With more questions being asked about the cost to the  planet of fast fast fashion, particularly following news of the poor working conditions and low pay at fast fashion retail Boohoo, the interest and support for sustainable fashion is growing.

Alex Greenhalgh, CEO and co-founder of Spintex, explained that the idea is: “backed by 300 million years of R&D”. Just as with the spider, the raw materials are protein and water and the pultrusion process expels the water that makes the silk protein microfibres align to produce a low-energy, high-quality fibre.

“Traditional silk production has the second highest environmental impact after leather” said Alex. “What’s unique about Spintex’s process is that it is incredibly environmental”. Unlike the traditional silk industry, energy consumption is low, water is the only by-product, there are no hazardous chemicals, and everything can potentially be recycled.
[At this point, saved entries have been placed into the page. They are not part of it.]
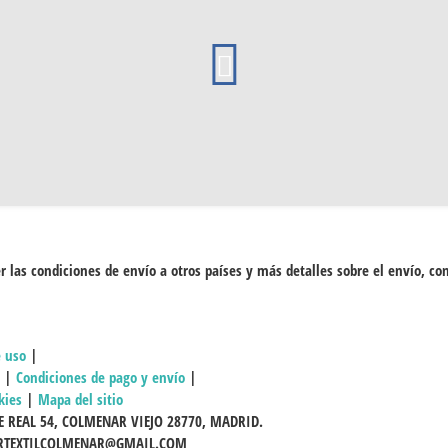
r las condiciones de envío a otros países y más detalles sobre el envío, co
e uso
|
|
Condiciones de pago y envío
|
kies
|
Mapa del sitio
E REAL 54, COLMENAR VIEJO 28770, MADRID.
ERTEXTILCOLMENAR@GMAIL.COM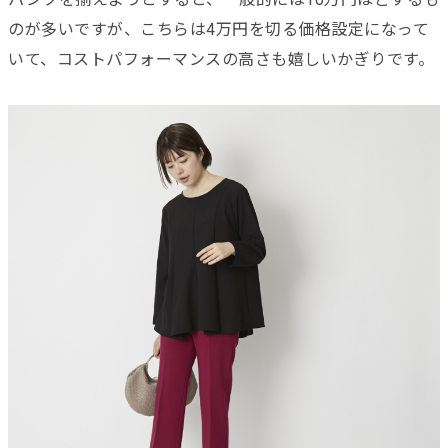
のが多いですが、こちらは4万円を切る価格設定になって
いて、コストパフォーマンスの高さも嬉しいかぎりです。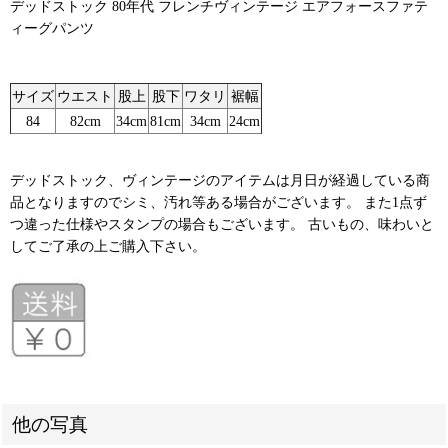
デッドストック 80年代 フレンチヴィンテージ エアフォースファテ
ィーグパンツ
サイズ
ウエスト
股上
股下
ワタリ
裾幅
84
82cm
34cm
81cm
34cm
24cm
デッドストック、ヴィンテージのアイテムは月日が経過している商
品となりますのでシミ、汚れ等ある場合がございます。 また1点ず
つ違った仕様やスタンプの場合もございます。 古いもの、味わいと
してご了承の上ご購入下さい。
他の写真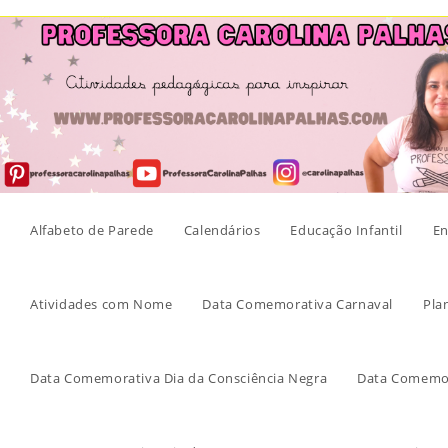
Skip
to
content
Alfabeto de Parede
Calendários
Educação Infantil
En
Atividades com Nome
Data Comemorativa Carnaval
Pla
Data Comemorativa Dia da Consciência Negra
Data Comemor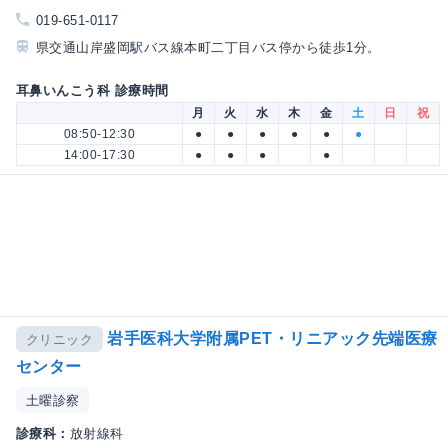
019-651-0117
県交通山岸盛岡駅バス線本町二丁目バス停から徒歩1分。
耳鼻いんこう科 診療時間
月
火
水
木
金
土
日
祝
08:50-12:30
●
●
●
●
●
●
14:00-17:30
●
●
●
●
岩手医科大学附属PET・リニアック先端医療
クリニック
センター
土曜診察
診療科：
放射線科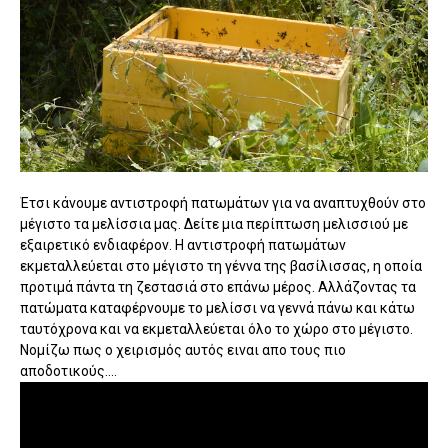
Έτσι κάνουμε αντιστροφή πατωμάτων για να αναπτυχθούν στο
μέγιστο τα μελίσσια μας. Δείτε μια περίπτωση μελισσιού με
εξαιρετικό ενδιαφέρον. Η αντιστροφή πατωμάτων
εκμεταλλεύεται στο μέγιστο τη γέννα της βασίλισσας, η οποία
προτιμά πάντα τη ζεστασιά στο επάνω μέρος. Αλλάζοντας τα
πατώματα καταφέρνουμε το μελίσσι να γεννά πάνω και κάτω
ταυτόχρονα και να εκμεταλλεύεται όλο το χώρο στο μέγιστο.
Νομίζω πως ο χειρισμός αυτός ειναι απο τους πιο
αποδοτικούς....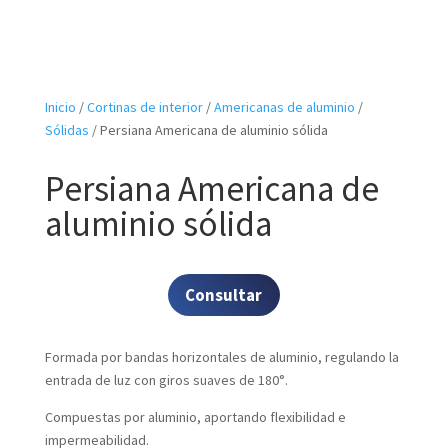
Inicio
/
Cortinas de interior
/
Americanas de aluminio
/
Sólidas
/ Persiana Americana de aluminio sólida
Persiana Americana de
aluminio sólida
Consultar
Formada por bandas horizontales de aluminio, regulando la
entrada de luz con giros suaves de 180°.
Compuestas por aluminio, aportando flexibilidad e
impermeabilidad.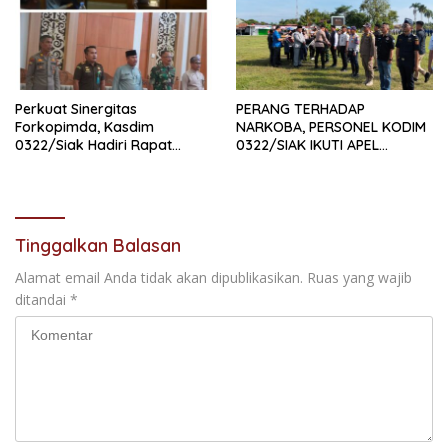
Perkuat Sinergitas
PERANG TERHADAP
Forkopimda, Kasdim
NARKOBA, PERSONEL KODIM
0322/Siak Hadiri Rapat
0322/SIAK IKUTI APEL
Paripurna DPRD Kabupaten
SATGAS NARKOBA
Siak
Tinggalkan Balasan
Alamat email Anda tidak akan dipublikasikan.
Ruas yang wajib
ditandai
*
Using biomimicry, or learning from nature, Spintex has turned the ancient silk manufacturing process on its head by rethinking production models.

The resulting Spintex material compares well with natural silks and nylons – it is tough, light, malleable and fine. It has potential for use in the sustainable fashion industry and because of its high performance can also be used in other markets. “We hope it will be used for advanced technical textiles and even for regenerative medicine” says Alex.

Alex and his co-founders, Martin Frydrych (CSO) and Fritz Vollrath, were researchers in University of Oxford’s Zoology Department. The team is backed by a strong advisory board, including scientific advisor, Chris Holland and IP advisor, Robert Harrison. Alex and Martin met working on the European Commission-funded FLIPT project that was looking at ways to spin cellulose like a silk using biomimicry. They developed an in-depth knowledge of the spider’s spinning process and realised the commercial potential of replicating this. Originally, they set up Spintex to create medical textiles but were held back by the regulatory process. It was joining the Fashion for Good accelerator that propelled them into sustainable fashion and they’ve never looked back.

Alex is Oxford born and bred. As a teenager, he won a Nuffield Foundation Bursary in microbiology through Science Oxford (run by The Oxford Trust from 1998 to 2014).

Spintex is a winner of an impressive list of grants and awards – including an EU Horizon 2020 grant, the Panacea Stars 2019 Develop programme winners, Fashion for Good accelerator graduates, and investment from the IndieBio SOSV accelerator and the Startup Funding Club.

Aside from COVID-19, which has slowed down their development timeline, Spintex has some key challenges for 2020: to fine-tune the engineering process, another funding round, to further reduce costs to competitive levels and to scale-up.